In celebration of International Women's Day, I have collected quotes from the Library of Congress and National Archives from the American Suffrage Movement. These quotes include Susan B Anthony, Lucy Stone, Lucretia Mott, Elizabeth Cady Stanton and Sojourner Truth.
At the time of the civil war women were disenfranchised citizens. They could not vote, serve on a jury or hold public office. The jobs women could hold were very limited, and pay was a third to half of what men would make in the same position. All property that a married woman inherited or earned could be taken by her husband at any time for any reason. In cases of divorce and separation, the children always went to the father, regardless of the reason for the divorce. Women were blocked from higher education and could not give testimony in court. They could not preach in the churches, and were sharply criticized if unfeminine or outspoken. The only thing women could do more than men was pay taxes. If an unmarried woman or a widow inherited property, she was taxed on it, but she wasn't allowed to vote.
"No taxation without representation" became common point in the speeches and writings of the "Votes for Women" advocates. They also pointed to the Declaration of Independence and Constitution with their promises of equality and representation. They discussed the prejudices inherited from the dark ages and misuse of the Bible to justify servitude.

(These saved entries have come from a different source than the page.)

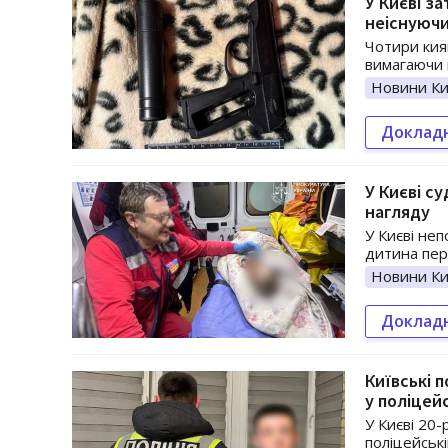
У Києві з
неіснуючи
Чотири кия
вимагаючи 
Новини Ки
Доклад
У Києві с
нагляду
У Києві неп
дитина пер
Новини Ки
Доклад
Київські п
у поліцей
У Києві 20-
поліцейські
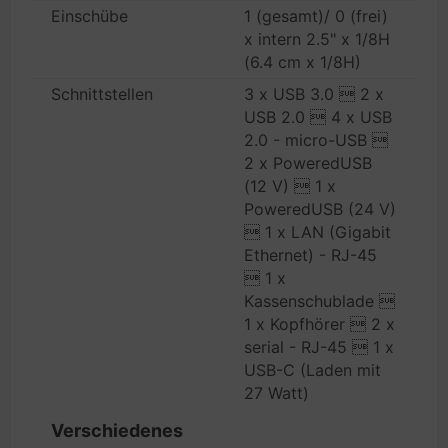
Einschübe
1 (gesamt)/ 0 (frei)
x intern 2.5" x 1/8H
(6.4 cm x 1/8H)
Schnittstellen
3 x USB 3.0  2 x
USB 2.0  4 x USB
2.0 - micro-USB 
2 x PoweredUSB
(12 V)  1 x
PoweredUSB (24 V)
 1 x LAN (Gigabit
Ethernet) - RJ-45
 1 x
Kassenschublade 
1 x Kopfhörer  2 x
serial - RJ-45  1 x
USB-C (Laden mit
27 Watt)
Verschiedenes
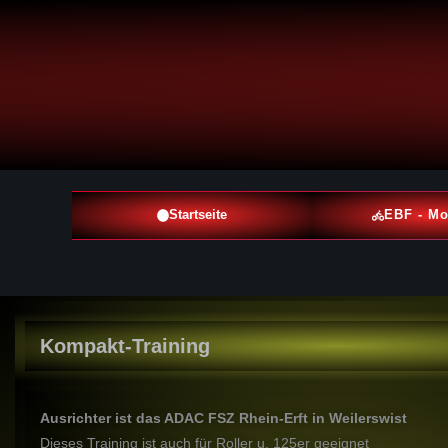
Startseite
EBF - Mo
Kompakt-Training
Ausrichter ist das ADAC FSZ Rhein-Erft in Weilerswist
Dieses Training ist auch für Roller u. 125er geeignet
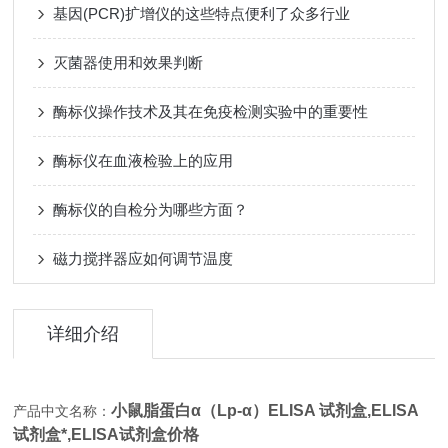
基因(PCR)扩增仪的这些特点便利了众多行业
灭菌器使用和效果判断
酶标仪操作技术及其在免疫检测实验中的重要性
酶标仪在血液检验上的应用
酶标仪的自检分为哪些方面？
磁力搅拌器应如何调节温度
详细介绍
小鼠脂蛋白α（Lp-α）ELISA 试剂盒,
ELISA
产品中文名称：
试剂盒*,ELISA试剂盒价格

Most of the advocates of Women's Suffrage also fought for the rights of the newly freed slaves. Unfortunately, the fourteenth amendment that allowed black men to vote did not include votes for women. It was not until 1920 that women were finally given the vote, causing the fight for Women's Suffrage to span many generations.
Even now, women are paid less than men for the same work. The goal of equal pay for equal work that the activists listed at the end of the Civil War still has not been achieved. Women are still a minority in elected public offices and high-paying professional work, despite having made great progress in higher education. Female preachers are still rare, and pressure to flirt or date to maintain a paying job is high. Women are still sharply criticized if unfeminine or outspoken.
Progress has been made, but it is slow progress. Like the Women's Rights Advocates of the past, we cannot give up now. If we give up, we may backslide into servitude, confinement and misery.
When I gathered the quotes from the "Votes for Women" movement, I found that some of them were still true, and some of them were more historic. It was a bit upsetting how many stories from over a hundred years ago seemed a slight variation of modern injustice.
This International Women's Day, we should remember where we came from, what our ancestors have already accomplished, and we should plan for the future, to finish their work of equality and make "a more perfect union".